Donc, j’ai commencé à avoir de sérieux doutes sur mes critères de jugement. J’en étais vraiment déprimée … jusqu’à ce que je lise votre article. J’ai compris que, tout compte fait, je n’étais pas aussi nulle que je le pensais. Merci encore.
le cmireb n’a de toute façon plus d’utilité…
un lauréat primé doit encore se lancer dans la carrière à peine commence-t-il à se faire un nom que le suivant tout aussi formaté vient lui ravir la vedette…
au niveau du chant en plus, le grain de voix (pour citer Bartges) nous interpelle en bien ou en mal de manière tellement suggestive qu’il est illusoire qu’un jury de quelques bonzes enfermés dans leur tour d’ivoire belcantiste donnent un avis clair net et définitif, reçu comme une verité inaltérable…
Comme vous le soulignez , le répertoire s’est tellemnt élargi qu’il est illusoire d’être le meme bon chanteur dans une messe de josquin, le requielm de Verdi, un air de Hasse, ou encore dans Nuits de Xénakis…
De plus il est intéressant de voir l’évolution de la pratique vocale d’un même répertoire…
Dans le coffret les introuvables du chant mozartien on trouve ce qu’aujourd’hui on peut considérer comme des orreurs, pourtant c’est comme cela que l’on chantait Mozeart dans les années 1910-1920…avant le génération Glyndebourne,ou le pseudo miracle viennois de l’après guerre…( époques qui elles aussi commencent à dater)dans le même esprit dans le coffert des introuvables de MMe Tete noire, il y a bien des momets sublimes (lieder de Wolf notamment) mais aussi quelques ratages monumentaux, comme ce « come again » de Dowland déclamé péremptoirement, dans le même style on imaginerait pas Emma Kirkby en Gilda ou en Turandot….
Dernire réflexion…
je sais que je vais faire hurler mais je ne vois pas beaucoup de différence entre la star academy ou la nouvelle star que je regarde avec ma petite fille et le cmireb…
les memebres du jury s’imporvisent profs au cmireb pour des masterclasses entre les tours,
même formatge sub-médiatique, le cmireb a sa chapelle musicale comme la sta’ac a son château…
simplement pour ce qui est de la vocalité, on passe de la muzak pour les masses populaires cheres à feu georges marchais à l’art vocal « bourgeois » tant décrié par Roland barthes (toujours aussi actuel dans ses mythologies…)
que ca plaise ou non, je ne vois pas beaucoup de différence dans les pratiques, même si les publics cibles ne sont évidemment pas les mêmes…
Après tout, vous avez raison, pourquoi ne pas nommer les finalistes, cela fait aussi partie du jeu.

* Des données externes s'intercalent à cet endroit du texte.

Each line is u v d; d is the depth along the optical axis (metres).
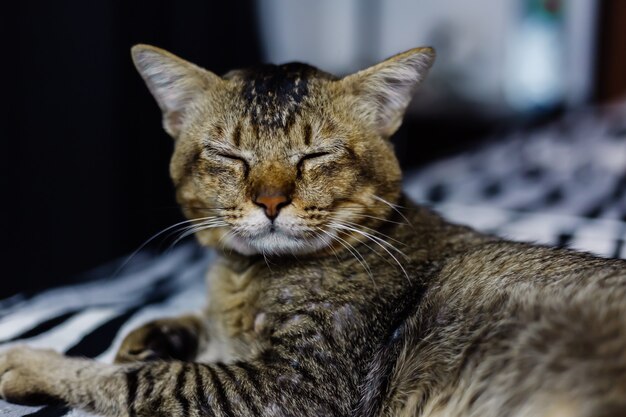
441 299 0.37
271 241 0.39
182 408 0.34
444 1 1.05
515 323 0.32
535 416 0.30
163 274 0.57
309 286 0.39
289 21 0.97
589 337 0.30
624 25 1.07
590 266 0.35
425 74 0.42
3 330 0.43
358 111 0.41
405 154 1.04
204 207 0.41
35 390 0.36
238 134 0.39
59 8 0.67
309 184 0.39
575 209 0.62
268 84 0.40
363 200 0.40
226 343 0.41
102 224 0.72
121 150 0.74
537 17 1.07
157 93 0.43
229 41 0.82
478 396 0.32
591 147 0.80
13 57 0.65
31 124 0.66
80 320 0.46
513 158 0.81
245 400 0.35
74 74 0.68
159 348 0.41
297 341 0.36
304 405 0.35
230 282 0.41
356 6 1.02
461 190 0.70
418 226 0.42
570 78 1.09
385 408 0.35
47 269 0.69
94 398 0.35
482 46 1.06
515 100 1.09
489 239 0.42
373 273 0.39
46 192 0.68
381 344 0.37
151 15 0.73
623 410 0.28
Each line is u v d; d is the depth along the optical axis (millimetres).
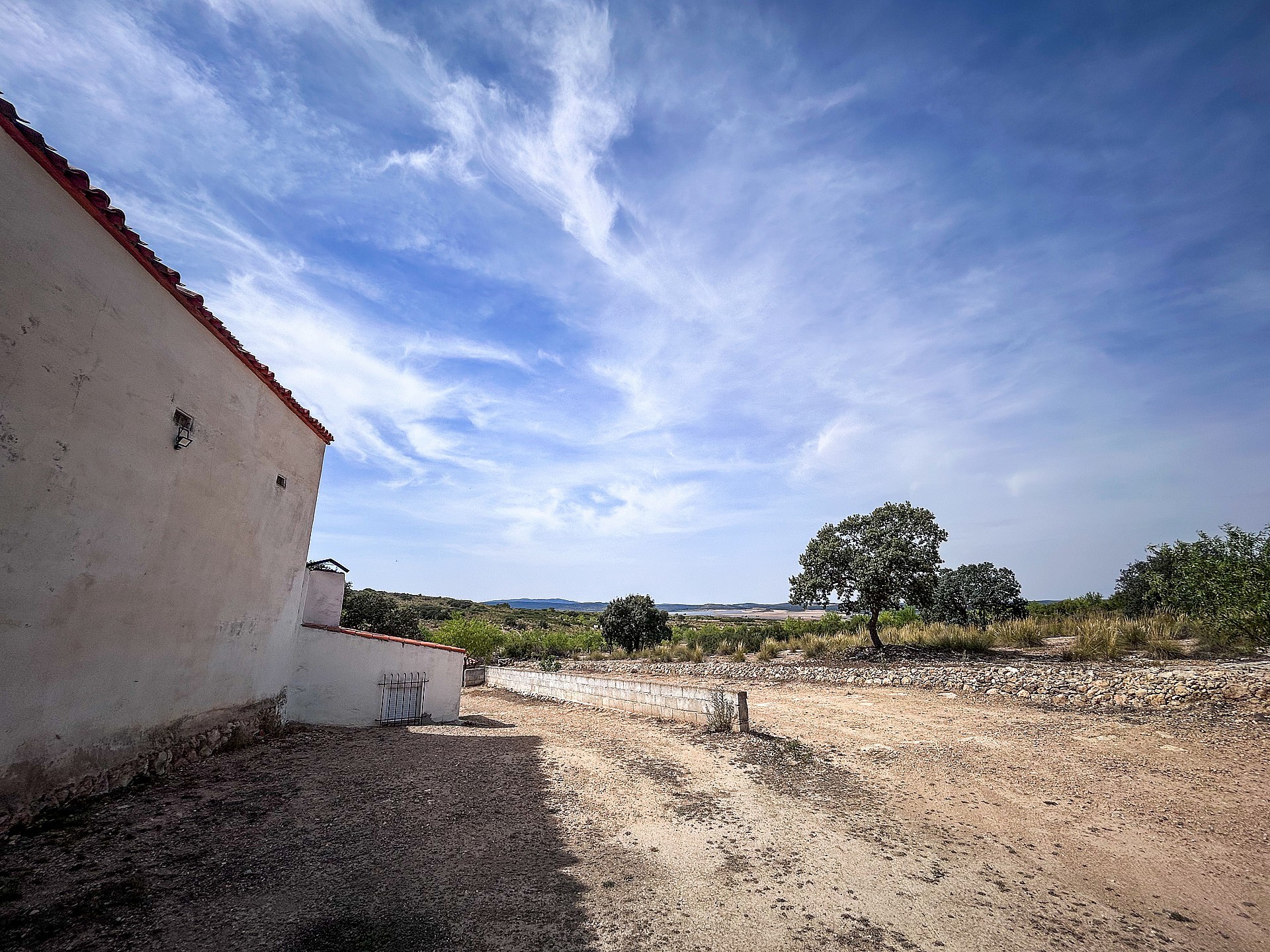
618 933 3469
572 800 5906
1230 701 8242
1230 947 3514
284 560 8555
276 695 8414
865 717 10008
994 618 19531
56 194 4176
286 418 8430
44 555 4230
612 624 27656
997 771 6766
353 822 4930
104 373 4750
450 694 11398
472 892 3865
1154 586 15656
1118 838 4953
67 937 2988
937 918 3771
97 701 4840
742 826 5344
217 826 4629
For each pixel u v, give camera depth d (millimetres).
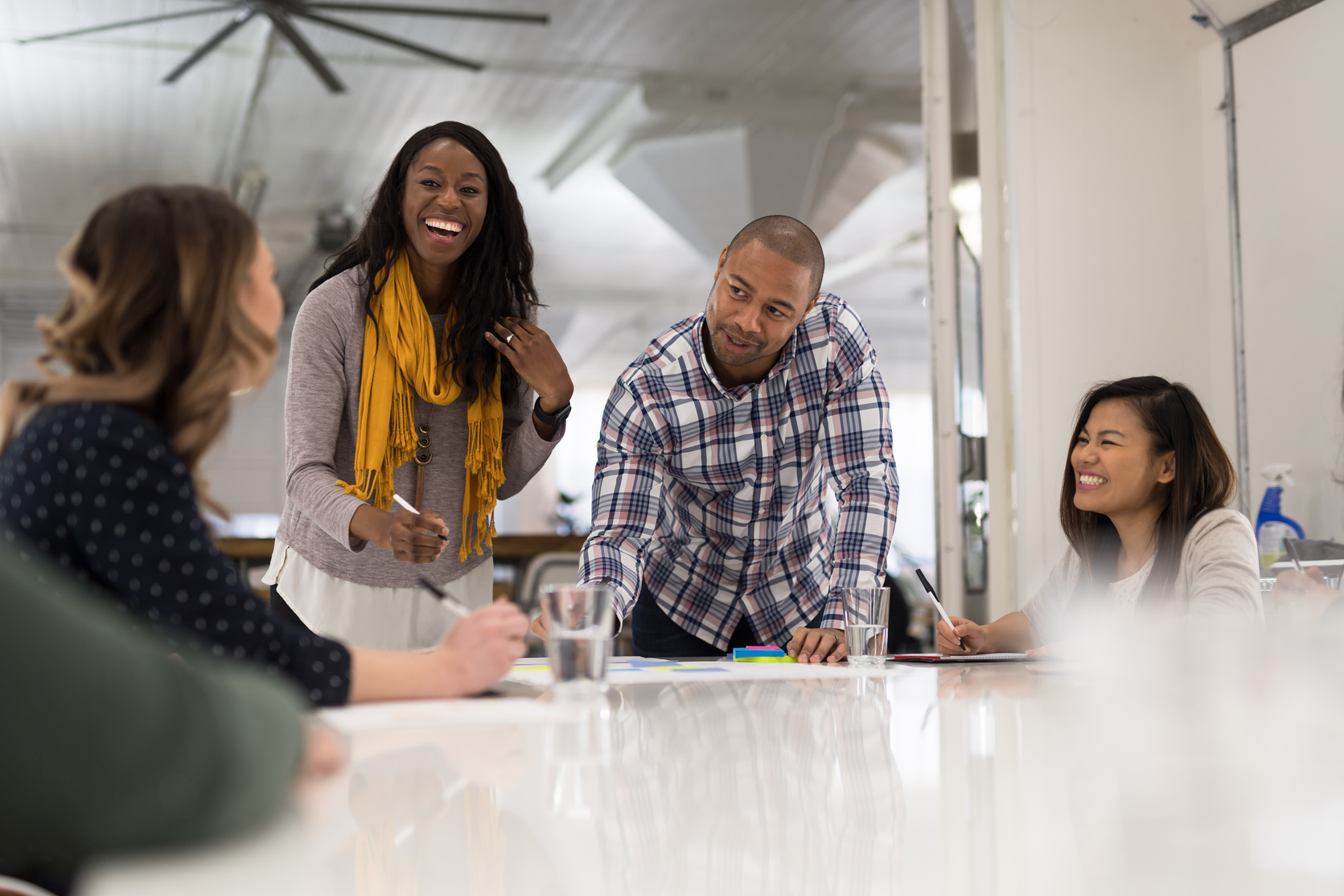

Comme vous, je me réjouis de la deuxième place d’Isabelle Drouet et, dans une certaine mesure du vainqueur Szabolcs Brickner qui, malgré quelques curieuses particularités vocales (un aigu très criard, …) méritait de figurer parmi les lauréats. Je suis nettement moins d’accord avec le choix de Anna Kasyan qui a vraiment montré une incapacité à chanter le lied sans être sanctionnée alors que l’anglaise Elizabeth Bailey qui a obtenu le prix du public après une prtestation très constante à tous points de vue n’a pas été retenue. Michelle Losier, qui figurait aussi parmi les favorites paie un répertoire plus austère centré sur la mélodie et surtout, je ne m’explique pas la présence parmi les lauréats du ténor Yuri Haradztski dont je n’ai vraiment pas apprécié la prestation.
Jugement sur des potentiels, comme le souligne Nicolas Blanmont? Là, le jury est bien sur seul maître à bord. Dommage du décalage avec le public plus flagrant cette fois que d’habitude.
je n’ai pas suivi comme vous les épreuves du concours – je le fais rarement, sauf quand il m’est arrivé de siéger dans un jury ! – et si je me réjouis de la distinction d’une Isabelle Druet, je n’ai pas d’éléments pour apprécier la pertinence du classement final, mais je vous crois volontiers, Jean-Marc, quand vous vous emportez contre certaines décisions. Mais pourquoi pas ne pas donner les noms?